O governo brasileiro sustenta que suas políticas e iniciativas de serviços de pagamento eletrônico não discriminam, já que as plataformas digitais são livres para oferecer seus próprios serviços de pagamento.

O diplomata brasileiro Roberto Azevedo, consultor da Confederação Nacional da Indústria, rebateu as alegações de que o Pix reduziu a concorrência. “Este sistema de pagamento aumentou a inclusão financeira, reduziu a dependência de dinheiro físico e aumentou a eficiência no varejo e no comércio eletrônico, beneficiando fortemente as empresas dos EUA”, disse Azevedo na audiência.

O ex-presidente do Banco Central, Roberto Campos Neto, que chefiava a instituição quando o Pix foi lançado, disse que o argumento anticompetitivo não faz sentido. “O Pix foi criado para promover a inclusão e gerar competição bancária, e o Banco Central não lucra com ele”, disse. “Pelo contrário, gasta dinheiro todo ano para manter o Pix.”

A Visa informou que está monitorando a investigação e interagindo com autoridades governamentais no Brasil e nos EUA para identificar oportunidades de fortalecimento da colaboração em pagamentos digitais. A Mastercard não respondeu aos pedidos de entrevista.

Sistemas indianos e russos

O Brasil é apenas um campo de batalha na disputa global por sistemas de pagamento. Nos EUA, por exemplo, as empresas de varejo estão de olho nas stablecoins como uma alternativa digital aos métodos de pagamento tradicionais.

“O sistema UPI da Índia, que, assim como o Pix, é gratuito para consumidores e quase sem custos para comerciantes, demonstra a rapidez com que um sistema baseado em contas, patrocinado pelo Estado, pode substituir os cartões em larga escala quando se tornar o padrão para o comércio diário”, disse o consultor em pagamentos Richard Crone, em São Francisco.

No caso da plataforma russa Mir, o uso disparou depois que os EUA e aliados impuseram sanções e a Visa e a Mastercard se retiraram em 2022, mostrando como a pressão americana pode sair pela culatra, disse Crone. “A consequência não intencional da postura atual dos EUA em relação ao Brasil pode ser a mesma”, afirmou.

Crone calcula que cada mudança de 1% dos cartões de crédito gera uma perda de US$ 200 milhões a US$ 400 milhões em taxas. “Este impacto só aumentará exponencialmente quando o Pix adicionar pagamentos autônomos”, acrescentou, referindo-se a transações totalmente geradas por IA.

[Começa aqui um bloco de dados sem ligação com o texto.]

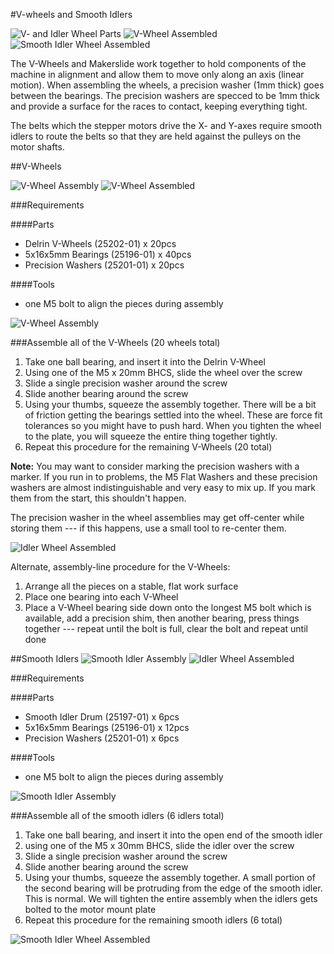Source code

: #V-wheels and Smooth Idlers

![V- and Idler Wheel Parts](tPictures/so_vw_iw_parts_2.jpg)
![V-Wheel Assembled](tPictures/so_v_wheel_2.jpg)
![Smooth Idler Wheel Assembled](tPictures/so_smooth_idler_2.jpg)

The V-Wheels and Makerslide work together to hold components of the machine in alignment and allow them to move only along an axis (linear motion). When assembling the wheels, a precision washer (1mm thick) goes between the bearings. The precision washers are specced to be 1mm thick and provide a surface for the races to contact, keeping everything tight. 

The belts which the stepper motors drive the X- and Y-axes  require smooth idlers to route the belts so that they are held against the pulleys on the motor shafts.

##V-Wheels

![V-Wheel Assembly](tPictures/25203-02_2.png)
![V-Wheel Assembled](tPictures/so_v_wheel_2.jpg)

###Requirements

####Parts

* Delrin V-Wheels (25202-01) x 20pcs
* 5x16x5mm Bearings (25196-01) x 40pcs
* Precision Washers (25201-01) x 20pcs

####Tools

* one M5 bolt to align the pieces during assembly

![[V-Wheel Assembly](tPictures/25203-02_4.png)](tPictures/25203-02_4.png)

###Assemble all of the V-Wheels (20 wheels total)
1. Take one ball bearing, and insert it into the Delrin V-Wheel
2. Using one of the M5 x 20mm BHCS, slide the wheel over the screw
3. Slide a single precision washer around the screw
4. Slide another bearing around the screw
5. Using your thumbs, squeeze the assembly together. There will be a bit of friction getting the bearings settled into the wheel. These are force fit tolerances so you might have to push hard. When you tighten the wheel to the plate, you will squeeze the entire thing together tightly.
6. Repeat this procedure for the remaining V-Wheels (20 total)

**Note:** You may want to consider marking the precision washers with a marker. If you run in to problems, the M5 Flat Washers and these precision washers are almost indistinguishable and very easy to mix up. If you mark them from the start, this shouldn't happen.

The precision washer in the wheel assemblies may get off-center while storing them --- if this happens, use a small tool to re-center them.

![Idler Wheel Assembled](tPictures/so_v_wheel_4.jpg)

Alternate, assembly-line procedure for the V-Wheels:

1. Arrange all the pieces on a stable, flat work surface
2. Place one bearing into each V-Wheel 
3. Place a V-Wheel bearing side down onto the longest M5 bolt which is available, add a precision shim, then another bearing, press things together --- repeat until the bolt is full, clear the bolt and repeat until done

##Smooth Idlers
![Smooth Idler Assembly](tPictures/25197-02_2.png)
![Idler Wheel Assembled](tPictures/so_smooth_idler_2.jpg)

###Requirements

####Parts

* Smooth Idler Drum (25197-01) x 6pcs
* 5x16x5mm Bearings (25196-01) x 12pcs
* Precision Washers (25201-01) x 6pcs

####Tools

* one M5 bolt to align the pieces during assembly

![[Smooth Idler Assembly](tPictures/25197-02_4.png)](tPictures/25197-02_4.png)

###Assemble all of the smooth idlers (6 idlers total)

1. Take one ball bearing, and insert it into the open end of the smooth idler
2. using one of the M5 x 30mm BHCS, slide the idler over the screw
3. Slide a single precision washer around the screw
4. Slide another bearing around the screw
5. Using your thumbs, squeeze the assembly together. A small portion of the second bearing will be protruding from the edge of the smooth idler. This is normal. We will tighten the entire assembly when the idlers gets bolted to the motor mount plate
6. Repeat this procedure for the remaining smooth idlers (6 total)

![Smooth Idler Wheel Assembled](tPictures/so_smooth_idler_4.jpg)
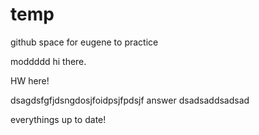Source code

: # temp
github space for eugene to practice


moddddd hi there.


HW here!

dsagdsfgfjdsngdosjfoidpsjfpdsjf answer
dsadsaddsadsad

everythings up to date!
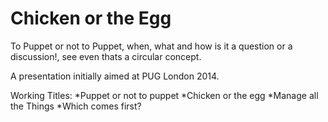Chicken or the Egg
==================
To Puppet or not to Puppet, when, what and how is it a question or a discussion!, see even thats a circular concept.

A presentation initially aimed at PUG London 2014.


Working Titles:
 *Puppet or not to puppet
 *Chicken or the egg
 *Manage all the Things
 *Which comes first?
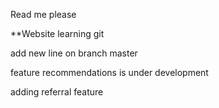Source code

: Read me please

\*\*Website learning git

add new line on branch master

feature recommendations is under development

adding referral feature
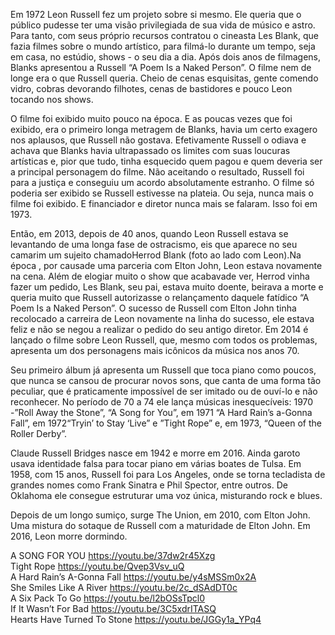Em 1972 Leon Russell fez um projeto sobre si mesmo. Ele queria que o público pudesse ter uma visão privilegiada de sua vida de músico e astro. Para tanto, com seus próprio recursos contratou o cineasta Les Blank, que fazia  filmes sobre o mundo artístico,  para filmá-lo durante um tempo, seja em casa, no estúdio, shows - o seu dia a dia. Após dois anos de filmagens, Blanks apresentou a Russell “A Poem Is a Naked Person”. O filme nem  de longe era o que Russell queria. Cheio de cenas esquisitas, gente comendo vidro, cobras  devorando filhotes, cenas de bastidores e  pouco Leon tocando nos shows. 

O filme foi exibido muito pouco na época. E as poucas vezes que foi exibido, era o primeiro  longa metragem de Blanks, havia um certo  exagero nos aplausos, que Russell não gostava.  Efetivamente Russell o odiava e achava que Blanks havia ultrapassado os limites com suas loucuras artísticas e, pior que tudo, tinha esquecido quem pagou e quem deveria ser a principal personagem do filme. Não aceitando o resultado, Russell foi para a justiça e conseguiu um acordo absolutamente estranho. O filme só poderia ser exibido se Russell estivesse na plateia. Ou seja, nunca mais o filme foi exibido. E financiador e diretor nunca mais se falaram. Isso foi em 1973. 

Então, em 2013, depois de 40 anos, quando Leon Russell estava se levantando de uma longa fase de ostracismo, eis que aparece no seu camarim um sujeito chamadoHerrod Blank (foto ao lado com Leon).Na época , por causade uma parceria com Elton John, Leon estava novamente na cena.  Além de elogiar muito  o show que acabavade ver, Herrod vinha fazer um pedido, Les Blank, seu pai, estava muito doente, beirava a morte e queria muito que Russell  autorizasse o relançamento daquele fatídico “A Poem Is a Naked Person”.  O sucesso de Russell com Elton John tinha recolocado  a carreira de Leon novamente na linha do sucesso, ele estava feliz e não se negou a realizar o pedido do  seu antigo diretor. Em 2014 é lançado o filme sobre  Leon Russell, que, mesmo com todos os problemas, apresenta um dos personagens mais icônicos da música nos anos 70. 

Seu primeiro álbum já apresenta  um Russell que  toca piano como poucos, que nunca se cansou de procurar novos sons, que canta de uma forma  tão peculiar, que é praticamente impossível de ser imitado ou de ouví-lo e não reconhecer. No período de 70 a 74 ele lança músicas inesquecíveis: 1970 -”Roll Away the Stone”, “A Song for You”,  em 1971 “A Hard Rain’s a-Gonna Fall”, em 1972“Tryin’ to Stay ‘Live” e ”Tight Rope” e, em 1973, “Queen of the Roller Derby”. 

Claude Russell Bridges nasce em 1942 e morre em 2016. Ainda garoto usava  identidade falsa para tocar piano em várias boates de Tulsa. Em 1958, com  15 anos, Russell foi para Los Angeles, onde se torna  tecladista de grandes nomes como Frank Sinatra e Phil Spector, entre outros. De Oklahoma ele consegue estruturar uma  voz única, misturando rock e blues. 

Depois de um longo sumiço, surge The Union, em 2010, com Elton John. Uma mistura do sotaque de 
Russell com a maturidade de Elton John. Em 2016, Leon morre dormindo. 

A SONG FOR YOU  https://youtu.be/37dw2r45Xzg  
Tight Rope  https://youtu.be/Qvep3Vsv_uQ  
A Hard Rain’s A-Gonna Fall  https://youtu.be/y4sMSSm0x2A  
She Smiles Like A River  https://youtu.be/2c_dSAdDT0c  
A Six Pack To Go  https://youtu.be/l2bOSsTpcl0  
If It Wasn’t For Bad  https://youtu.be/3C5xdrITASQ  
Hearts Have Turned To Stone  https://youtu.be/JGGy1a_YPq4  



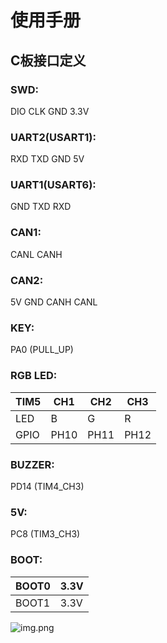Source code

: # 使用手册

## C板接口定义

### SWD:

DIO CLK GND 3.3V

### UART2(USART1):

RXD TXD GND 5V

### UART1(USART6):

GND TXD RXD

### CAN1:

CANL CANH

### CAN2:

5V GND CANH CANL

### KEY:

PA0 (PULL_UP)

### RGB LED:

| TIM5 | CH1  | CH2  | CH3  |
|------|------|------|------|
| LED  | B    | G    | R    |
| GPIO | PH10 | PH11 | PH12 |

### BUZZER:

PD14 (TIM4_CH3)

### 5V:

PC8 (TIM3_CH3)

### BOOT:

| BOOT0 | 3.3V |
|-------|------|
| BOOT1 | 3.3V |

![img.png](img.png)
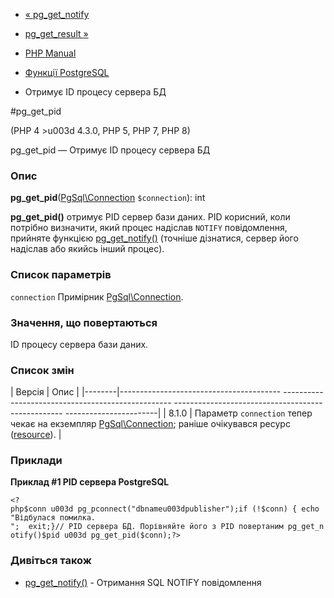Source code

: - [« pg_get_notify](function.pg-get-notify.md)
- [pg_get_result »](function.pg-get-result.md)

- [PHP Manual](index.md)
- [Функції PostgreSQL](ref.pgsql.md)
- Отримує ID процесу сервера БД

#pg_get_pid

(PHP 4 \>u003d 4.3.0, PHP 5, PHP 7, PHP 8)

pg_get_pid — Отримує ID процесу сервера БД

### Опис

**pg_get_pid**([PgSql\Connection](class.pgsql-connection.md)
`$connection`): int

**pg_get_pid()** отримує PID сервер бази даних. PID корисний, коли
потрібно визначити, який процес надіслав `NOTIFY` повідомлення,
прийняте функцією [pg_get_notify()](function.pg-get-notify.md) (точніше
дізнатися, сервер його надіслав або якийсь інший процес).

### Список параметрів

`connection`
Примірник [PgSql\Connection](class.pgsql-connection.md).

### Значення, що повертаються

ID процесу сервера бази даних.

### Список змін

| Версія | Опис |
|--------|---------------------------------------- -------------------------------------------------- -------------------------------------------------- -----------------------|
| 8.1.0 | Параметр `connection` тепер чекає на екземпляр [PgSql\Connection](class.pgsql-connection.md); раніше очікувався ресурс ([resource](language.types.resource.md)). |

### Приклади

**Приклад #1 PID сервера PostgreSQL**

` <?php$conn u003d pg_pconnect("dbnameu003dpublisher");if (!$conn) { echo "Відбулася помилка.
";  exit;}// PID сервера БД. Порівняйте його з PID повертаним pg_get_notify()$pid u003d pg_get_pid($conn);?> `

### Дивіться також

- [pg_get_notify()](function.pg-get-notify.md) - Отримання SQL
NOTIFY повідомлення
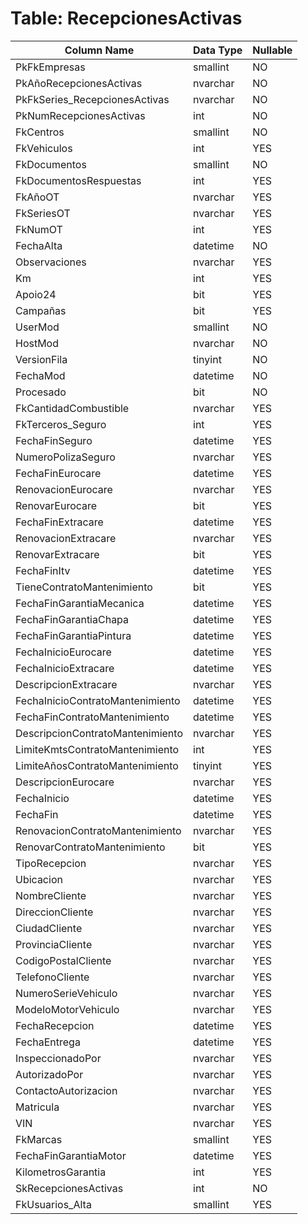 # Table: RecepcionesActivas

| Column Name | Data Type | Nullable |
|-------------|-----------|----------|
| PkFkEmpresas | smallint | NO |
| PkAñoRecepcionesActivas | nvarchar | NO |
| PkFkSeries_RecepcionesActivas | nvarchar | NO |
| PkNumRecepcionesActivas | int | NO |
| FkCentros | smallint | NO |
| FkVehiculos | int | YES |
| FkDocumentos | smallint | NO |
| FkDocumentosRespuestas | int | YES |
| FkAñoOT | nvarchar | YES |
| FkSeriesOT | nvarchar | YES |
| FkNumOT | int | YES |
| FechaAlta | datetime | NO |
| Observaciones | nvarchar | YES |
| Km | int | YES |
| Apoio24 | bit | YES |
| Campañas | bit | YES |
| UserMod | smallint | NO |
| HostMod | nvarchar | NO |
| VersionFila | tinyint | NO |
| FechaMod | datetime | NO |
| Procesado | bit | NO |
| FkCantidadCombustible | nvarchar | YES |
| FkTerceros_Seguro | int | YES |
| FechaFinSeguro | datetime | YES |
| NumeroPolizaSeguro | nvarchar | YES |
| FechaFinEurocare | datetime | YES |
| RenovacionEurocare | nvarchar | YES |
| RenovarEurocare | bit | YES |
| FechaFinExtracare | datetime | YES |
| RenovacionExtracare | nvarchar | YES |
| RenovarExtracare | bit | YES |
| FechaFinItv | datetime | YES |
| TieneContratoMantenimiento | bit | YES |
| FechaFinGarantiaMecanica | datetime | YES |
| FechaFinGarantiaChapa | datetime | YES |
| FechaFinGarantiaPintura | datetime | YES |
| FechaInicioEurocare | datetime | YES |
| FechaInicioExtracare | datetime | YES |
| DescripcionExtracare | nvarchar | YES |
| FechaInicioContratoMantenimiento | datetime | YES |
| FechaFinContratoMantenimiento | datetime | YES |
| DescripcionContratoMantenimiento | nvarchar | YES |
| LimiteKmtsContratoMantenimiento | int | YES |
| LimiteAñosContratoMantenimiento | tinyint | YES |
| DescripcionEurocare | nvarchar | YES |
| FechaInicio | datetime | YES |
| FechaFin | datetime | YES |
| RenovacionContratoMantenimiento | nvarchar | YES |
| RenovarContratoMantenimiento | bit | YES |
| TipoRecepcion | nvarchar | YES |
| Ubicacion | nvarchar | YES |
| NombreCliente | nvarchar | YES |
| DireccionCliente | nvarchar | YES |
| CiudadCliente | nvarchar | YES |
| ProvinciaCliente | nvarchar | YES |
| CodigoPostalCliente | nvarchar | YES |
| TelefonoCliente | nvarchar | YES |
| NumeroSerieVehiculo | nvarchar | YES |
| ModeloMotorVehiculo | nvarchar | YES |
| FechaRecepcion | datetime | YES |
| FechaEntrega | datetime | YES |
| InspeccionadoPor | nvarchar | YES |
| AutorizadoPor | nvarchar | YES |
| ContactoAutorizacion | nvarchar | YES |
| Matricula | nvarchar | YES |
| VIN | nvarchar | YES |
| FkMarcas | smallint | YES |
| FechaFinGarantiaMotor | datetime | YES |
| KilometrosGarantia | int | YES |
| SkRecepcionesActivas | int | NO |
| FkUsuarios_Alta | smallint | YES |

O Pix já está incorporando novas ferramentas que imitam cartões de crédito, como o Pix Parcelado, que divide as compras em mais parcelas com taxas mais baratas, e o Pix Automático, para pagamentos recorrentes.

Estes recursos “podem substituir parcialmente os cartões de débito e crédito”, de acordo com Daniel Alvarenga, advogado especializado em fintechs e que faz parte do grupo de trabalho Pix do BC.

Mercado de cartões no Brasil

Ainda assim, os brasileiros não perderam o apetite por cartões de crédito, às vezes apenas porque eles podem dar acesso a cobiçadas salas VIP de aeroportos ou permitir que acumulem milhas aéreas.

Uma pesquisa do Banco Central dos métodos de pagamento preferidos, de 2024, mostrou que a preferência por cartões de crédito cresceu de 44,5% em 2021 para 51,6% em 2025. E o número de emissões de cartões de crédito cresceu de 239 milhões em 2020 para 510 milhões em 2024.

O Brasil vê a investigação, que levará de seis a 12 meses, como uma forma de o governo Trump ainda retaliar o país, caso suas tarifas sejam definitivamente derrubadas na justiça, de acordo com uma pessoa familiarizada com o assunto.

Os ataques dos EUA ao Brasil estão gerando outro efeito contrário, ao aumentar a popularidade do presidente Luiz Inácio Lula da Silva. Lula encontrou um novo propósito ao desafiar Trump antes das eleições presidenciais no próximo ano.

Em um evento no mês passado, Lula atacou as empresas de cartão de crédito.

“Qual é a preocupação deles?”, perguntou ele. “É que, se o Pix dominar o mundo, os cartões de crédito desaparecerão.”